Mouth Congress was active concurrently with the Kids in the Hall in the mid-Eighties, although the duo disbanded in 1988, around the same time the sketch comedy troupe scored their first TV show on Canadian television. During their five years together, however, Mouth Congress wrote a slew of ribald, hilarious, but also pointed and political, punk and lo-fi new wave tracks that that drew on their experiences as gay men in the Eighties.

To tease Waiting for Henry, Mouth Congress have released “The People Have Spoken,” a track recorded during one of the band’s shows at the Rivoli, a Toronto club where Kids in the Hall regularly performed as well. “The People Have Spoken” is a jittery but fierce anthem in support of the fight for reproductive rights. The song arrives with a video featuring archival footage of Mouth Congress performing it on stage in drag in 1986, as well as footage from a pro-choice rally in Toronto that same year.

Waiting for Henry will be released as a double vinyl LP. The first 1,000 copies will be pressed on tan and blue vinyl, while 300 copies will come with a photo print signed by Thompson and Bellini. The record will also come with a booklet featuring an interview with Mouth Congress and other ephemera. 

Despite their relatively short existence, Mouth Congress — who got their name from a term for oral sex cribbed from an English translation of the Kama Sutra — were prolific. Thompson, thanks to his comedy background, was regularly creating characters and inserting them into his lyrics, which would tackle topics like sexuality, race, and gender, or just revel in weird nonsense.

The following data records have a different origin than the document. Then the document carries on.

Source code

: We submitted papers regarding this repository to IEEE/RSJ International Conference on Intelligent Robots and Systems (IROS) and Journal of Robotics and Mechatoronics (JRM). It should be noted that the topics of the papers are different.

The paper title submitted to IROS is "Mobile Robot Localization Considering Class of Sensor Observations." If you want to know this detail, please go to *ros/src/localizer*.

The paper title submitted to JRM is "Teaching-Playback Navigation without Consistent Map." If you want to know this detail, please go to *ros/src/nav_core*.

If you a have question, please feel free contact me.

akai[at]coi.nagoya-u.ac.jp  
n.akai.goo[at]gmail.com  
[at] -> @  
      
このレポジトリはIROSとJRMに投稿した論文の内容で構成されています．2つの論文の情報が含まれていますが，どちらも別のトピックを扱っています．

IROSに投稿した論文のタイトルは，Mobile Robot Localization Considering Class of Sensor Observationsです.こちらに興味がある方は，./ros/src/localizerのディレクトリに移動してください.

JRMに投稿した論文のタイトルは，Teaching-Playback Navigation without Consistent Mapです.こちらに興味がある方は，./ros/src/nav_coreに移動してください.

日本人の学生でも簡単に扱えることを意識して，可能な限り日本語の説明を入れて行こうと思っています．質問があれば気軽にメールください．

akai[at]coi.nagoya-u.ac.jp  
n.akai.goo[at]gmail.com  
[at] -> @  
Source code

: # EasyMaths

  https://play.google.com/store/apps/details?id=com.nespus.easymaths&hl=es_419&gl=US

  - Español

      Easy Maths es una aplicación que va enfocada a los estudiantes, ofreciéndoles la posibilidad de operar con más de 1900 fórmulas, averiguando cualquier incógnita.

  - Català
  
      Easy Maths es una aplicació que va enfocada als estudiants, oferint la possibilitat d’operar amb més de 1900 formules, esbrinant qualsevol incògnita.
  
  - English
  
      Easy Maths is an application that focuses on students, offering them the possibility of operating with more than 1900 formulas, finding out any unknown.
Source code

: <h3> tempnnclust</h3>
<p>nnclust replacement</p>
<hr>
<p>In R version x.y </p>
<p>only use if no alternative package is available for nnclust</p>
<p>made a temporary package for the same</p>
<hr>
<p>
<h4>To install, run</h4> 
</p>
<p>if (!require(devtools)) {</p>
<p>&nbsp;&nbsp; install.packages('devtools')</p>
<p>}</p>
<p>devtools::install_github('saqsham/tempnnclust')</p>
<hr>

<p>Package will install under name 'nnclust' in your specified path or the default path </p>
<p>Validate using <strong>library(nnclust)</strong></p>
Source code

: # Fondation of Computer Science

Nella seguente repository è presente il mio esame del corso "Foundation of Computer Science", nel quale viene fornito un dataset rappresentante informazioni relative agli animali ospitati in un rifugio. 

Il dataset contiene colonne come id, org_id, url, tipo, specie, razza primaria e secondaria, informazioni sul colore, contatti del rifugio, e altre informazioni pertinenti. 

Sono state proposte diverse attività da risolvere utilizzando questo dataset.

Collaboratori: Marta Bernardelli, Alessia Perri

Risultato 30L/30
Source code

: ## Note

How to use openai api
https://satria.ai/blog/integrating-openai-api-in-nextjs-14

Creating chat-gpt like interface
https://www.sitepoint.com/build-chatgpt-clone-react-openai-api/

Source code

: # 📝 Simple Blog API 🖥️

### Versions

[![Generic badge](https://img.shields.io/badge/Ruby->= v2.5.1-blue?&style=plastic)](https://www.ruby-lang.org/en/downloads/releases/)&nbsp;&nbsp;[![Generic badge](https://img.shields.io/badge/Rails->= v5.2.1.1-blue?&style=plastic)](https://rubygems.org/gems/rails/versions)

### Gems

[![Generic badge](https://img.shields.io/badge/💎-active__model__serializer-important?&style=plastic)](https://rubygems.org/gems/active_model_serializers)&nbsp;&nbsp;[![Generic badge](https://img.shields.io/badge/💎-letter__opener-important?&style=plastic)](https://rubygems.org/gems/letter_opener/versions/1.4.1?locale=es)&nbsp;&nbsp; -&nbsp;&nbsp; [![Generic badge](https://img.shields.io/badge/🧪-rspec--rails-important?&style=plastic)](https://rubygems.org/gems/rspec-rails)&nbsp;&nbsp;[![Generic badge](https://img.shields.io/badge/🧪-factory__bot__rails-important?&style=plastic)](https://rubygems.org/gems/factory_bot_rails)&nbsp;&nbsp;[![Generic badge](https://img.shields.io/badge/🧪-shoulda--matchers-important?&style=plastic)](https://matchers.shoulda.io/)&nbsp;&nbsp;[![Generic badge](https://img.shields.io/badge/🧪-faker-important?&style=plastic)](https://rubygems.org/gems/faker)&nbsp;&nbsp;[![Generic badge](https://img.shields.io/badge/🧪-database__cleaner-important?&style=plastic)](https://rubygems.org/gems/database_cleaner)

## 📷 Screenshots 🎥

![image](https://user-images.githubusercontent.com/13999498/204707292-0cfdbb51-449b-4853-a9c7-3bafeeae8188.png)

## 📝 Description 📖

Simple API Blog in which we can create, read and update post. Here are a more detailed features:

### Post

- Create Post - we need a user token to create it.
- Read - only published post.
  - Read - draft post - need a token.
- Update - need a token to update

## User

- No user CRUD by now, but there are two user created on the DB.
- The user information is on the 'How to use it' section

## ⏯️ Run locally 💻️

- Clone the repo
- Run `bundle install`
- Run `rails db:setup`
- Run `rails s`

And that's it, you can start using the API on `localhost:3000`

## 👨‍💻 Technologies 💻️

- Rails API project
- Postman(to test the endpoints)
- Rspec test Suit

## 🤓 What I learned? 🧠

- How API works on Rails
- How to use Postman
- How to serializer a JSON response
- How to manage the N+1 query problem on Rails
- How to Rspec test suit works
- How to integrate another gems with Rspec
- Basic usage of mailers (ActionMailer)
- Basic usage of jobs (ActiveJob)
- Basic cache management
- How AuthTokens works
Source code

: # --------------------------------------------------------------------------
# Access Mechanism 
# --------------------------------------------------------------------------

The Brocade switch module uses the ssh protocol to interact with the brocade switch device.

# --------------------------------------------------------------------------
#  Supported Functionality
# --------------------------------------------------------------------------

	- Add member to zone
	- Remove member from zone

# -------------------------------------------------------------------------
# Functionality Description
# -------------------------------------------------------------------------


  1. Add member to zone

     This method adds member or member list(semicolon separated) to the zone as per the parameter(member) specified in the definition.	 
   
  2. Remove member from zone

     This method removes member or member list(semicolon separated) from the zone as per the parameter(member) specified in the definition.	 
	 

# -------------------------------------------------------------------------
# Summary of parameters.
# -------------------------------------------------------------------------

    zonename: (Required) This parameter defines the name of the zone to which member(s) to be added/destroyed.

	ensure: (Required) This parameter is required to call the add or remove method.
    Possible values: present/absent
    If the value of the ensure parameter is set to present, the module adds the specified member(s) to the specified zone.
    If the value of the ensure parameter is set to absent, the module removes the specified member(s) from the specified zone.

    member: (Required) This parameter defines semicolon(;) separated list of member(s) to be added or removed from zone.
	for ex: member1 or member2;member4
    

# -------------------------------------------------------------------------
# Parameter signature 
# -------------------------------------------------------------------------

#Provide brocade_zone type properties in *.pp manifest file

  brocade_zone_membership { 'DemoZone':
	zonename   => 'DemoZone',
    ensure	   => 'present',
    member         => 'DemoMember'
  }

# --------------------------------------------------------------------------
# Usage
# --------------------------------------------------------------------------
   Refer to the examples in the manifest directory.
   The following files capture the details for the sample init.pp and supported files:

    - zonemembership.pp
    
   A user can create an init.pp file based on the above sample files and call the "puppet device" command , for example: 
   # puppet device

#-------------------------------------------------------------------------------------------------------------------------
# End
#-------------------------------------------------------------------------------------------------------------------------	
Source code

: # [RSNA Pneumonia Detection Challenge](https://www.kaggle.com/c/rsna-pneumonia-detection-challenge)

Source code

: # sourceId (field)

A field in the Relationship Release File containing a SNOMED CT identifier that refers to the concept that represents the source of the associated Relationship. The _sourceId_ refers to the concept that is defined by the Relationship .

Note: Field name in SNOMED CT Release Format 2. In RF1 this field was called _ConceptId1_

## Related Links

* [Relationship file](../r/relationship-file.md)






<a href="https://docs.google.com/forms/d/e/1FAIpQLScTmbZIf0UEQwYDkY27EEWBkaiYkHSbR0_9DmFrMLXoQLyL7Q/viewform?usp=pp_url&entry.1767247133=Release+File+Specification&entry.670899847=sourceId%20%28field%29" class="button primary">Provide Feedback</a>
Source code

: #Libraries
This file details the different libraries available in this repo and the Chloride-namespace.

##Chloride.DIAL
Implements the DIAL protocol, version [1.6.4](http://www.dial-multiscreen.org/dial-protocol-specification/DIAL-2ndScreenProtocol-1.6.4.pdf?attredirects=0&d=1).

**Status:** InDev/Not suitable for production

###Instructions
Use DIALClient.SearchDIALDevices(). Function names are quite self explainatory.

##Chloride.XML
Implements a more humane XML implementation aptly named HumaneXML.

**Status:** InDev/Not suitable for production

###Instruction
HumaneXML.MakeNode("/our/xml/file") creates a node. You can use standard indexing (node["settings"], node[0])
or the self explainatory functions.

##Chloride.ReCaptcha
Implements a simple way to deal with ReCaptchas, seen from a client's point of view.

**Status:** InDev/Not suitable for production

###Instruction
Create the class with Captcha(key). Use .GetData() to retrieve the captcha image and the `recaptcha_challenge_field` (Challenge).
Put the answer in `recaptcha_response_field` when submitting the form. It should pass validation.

Mouth Congress’ live shows also had a theatrical element, with the duo using literal scripts instead of setlists, and incorporating props, costume changes, and other flourishes. 

Mouth Congress recorded almost everything they made, first on a standard cassette tape record, then later upgrading to a Tascam four-track recorder. Most of the recordings on Waiting for Henry were pulled from these tapes, though like “The People Have Spoken,” some also came from recordings of their shows at the Rivoli. While Waiting for Henry is the first proper Mouth Congress compilation, the group previously made a bunch of their recordings available on Bandcamp.